The chances are that more than likely you can find the culprit just there.


  1. Oxford Dictionaries. “Capitalism.” http://www.oxforddictionaries.com/us/definition/learner/capitalism 

  2. Proudhon, Pierre-Joseph. “What is Property?” ch III. 1840. https://www.marxists.org/reference/subject/economics/proudhon/property/ch03.htm 

  3. Though, as noted in a previous article, some other countries are actually more business-friendly: http://www.altarandthrone.com/earth-to-bernie-supporters-scandinavia-has-freer-market-than-us 

  4. Though there are some instances of absurd amounts of luxury, most business owners never see it, and anyway the point is that any demarcating line along the spectrum of wealth is going to be inherently arbitrary and personally subjective in nature. 
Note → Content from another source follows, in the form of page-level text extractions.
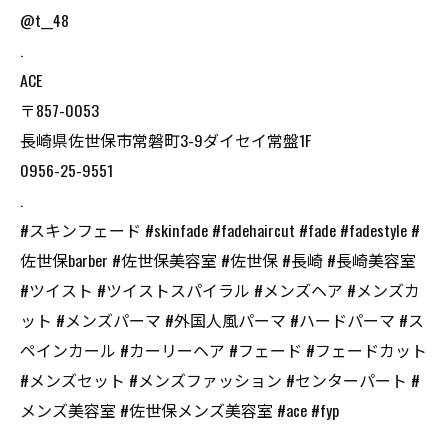
@t__48
.
ACE
〒857-0053
長崎県佐世保市常磐町3-9ダイセイ常盤1F
0956-25-9551
.
#スキンフェード #skinfade #fadehaircut #fade #fadestyle #
佐世保barber #佐世保美容室 #佐世保 #長崎 #長崎美容室
#ツイスト #ツイストスパイラル #メンズヘア #メンズカ
ット #メンズパーマ #外国人風パーマ #ハードパーマ #ス
ペインカール #カーリーヘア #フェード #フェードカット
#メンズセット #メンズファッション #センターパート #
メンズ美容室 #佐世保メンズ美容室 #ace #fyp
  5. Thornton, Mark. “Cantillon on the Cause of the Business Cycle.” The Quarterly Journal of Austrian Economics 9, No. 3 (Fall 2006): 45–60. https://mises.org/library/cantillon-cause-business-cycle 

  6. Sowell, Thomas. “That ‘Top One Percent.'” TownHall.com. http://townhall.com/columnists/thomassowell/2007/11/27/that_top_one_percent/page/full

  7. Mises, Ludwig. The Anti-Capitalist Mentality. ch I, sec 4. June 15, 1956. https://mises.org/library/anti-capitalistic-mentality

  8. For a thorough primer on the concepts behind this (and a shorter work than the previously cited Thornton book), I recommend this transcript of a speech on Austrian Business Cycle Theory, and also this chapter of Human Action on Malinvestment.  To quote from this last source,

    Of course, the boom affects also the consumers’ goods industries. They too invest more and expand their production capacity. However, the new plants and the new annexes added to the already existing plants are not always those for the products of which the demand of the public is most intense…

    Mises, Ludwig. Human Action: The Scholar’s Edition. ch. 20. 3rd edition. February 1, 2010.